He says price pressures in Britain are moving in the right direction - consumer price inflation stood at 3.2% in March and is expected to fall again in April, moving further away from the four-decade high of 11.1% set in October 2022.
In March, Bailey said it was reasonable for investors to bet on rate cuts this year and one BoE official, Swati Dhingra, voted for a cut in February and March.
A Reuters poll of economists last month showed a split in expectations between June and later in the summer or September.
But several top BoE officials have sounded cautious about an early move, stressing how wage growth of around 6% is too strong to get inflation down to 2% sustainably.
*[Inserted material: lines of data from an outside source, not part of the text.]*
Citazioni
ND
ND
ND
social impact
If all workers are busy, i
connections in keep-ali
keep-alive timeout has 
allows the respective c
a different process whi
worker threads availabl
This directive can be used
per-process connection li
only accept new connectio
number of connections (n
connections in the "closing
The difference in views means only minor changes to the central bank's message are likely on May 9 after the latest meeting of the BoE's Monetary Policy Committee.
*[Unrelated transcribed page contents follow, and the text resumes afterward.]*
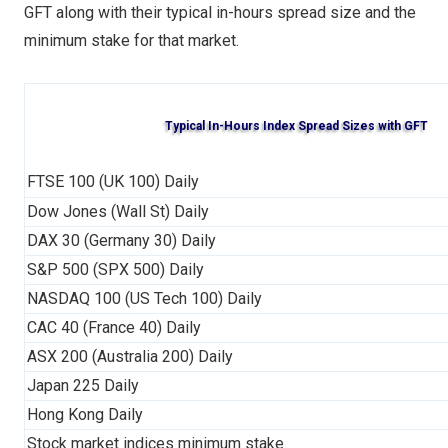
GFT along with their typical in-hours spread size and the
minimum stake for that market.
Typical In-Hours Index Spread Sizes with GFT
FTSE 100 (UK 100) Daily
Dow Jones (Wall St) Daily
DAX 30 (Germany 30) Daily
S&P 500 (SPX 500) Daily
NASDAQ 100 (US Tech 100) Daily
CAC 40 (France 40) Daily
ASX 200 (Australia 200) Daily
Japan 225 Daily
Hong Kong Daily
Stock market indices minimum stake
Oliver Blackbourn, a portfolio manager with investment firm Janus Henderson Investors, said the BoE would probably not tell investors they were pricing in too few rate cuts, given the work still needed to bring inflation pressures to heel.
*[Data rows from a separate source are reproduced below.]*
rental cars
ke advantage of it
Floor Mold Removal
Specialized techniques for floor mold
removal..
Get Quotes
That job could be complicated if the BoE stokes expectations of rate cuts and sterling weakens further.
"There's probably a high risk of a policy error now if they don't manage the next six months correctly," Blackbourn said.
Ross Walker, chief UK economist at NatWest Markets, also said the BoE was unlikely to send an explicit signal to investors that their rate cut bets are too conservative.
But he said the central bank might cut its inflation projections, lowering a forecast for price growth in three years' time to a below-target 1.5%, as a way to convey that message.
"Implicitly, BoE policymakers will be signalling that the market is - substantially - under-pricing the likely magnitude of required rate cuts in 2024," Walker - who expects a first rate cut in August - wrote in a note to clients.
Deputy Governor Dave Ramsden struck a dovish note on April 19 when he said the risk of inflation getting stuck too high had receded and it might prove weaker than the BoE's forecasts.
But Chief Economist Huw Pill said on April 23 that rate cuts remained some way off, echoing external MPC member Jonathan Haskel. Megan Greene has said wage growth is too high to be consistent with the BoE's 2% target.
Bailey and other top officials will hold a news conference at 1130 GMT on May 9, half an hour after publication of their latest monetary policy decision, minutes of their meeting and their latest forecasts.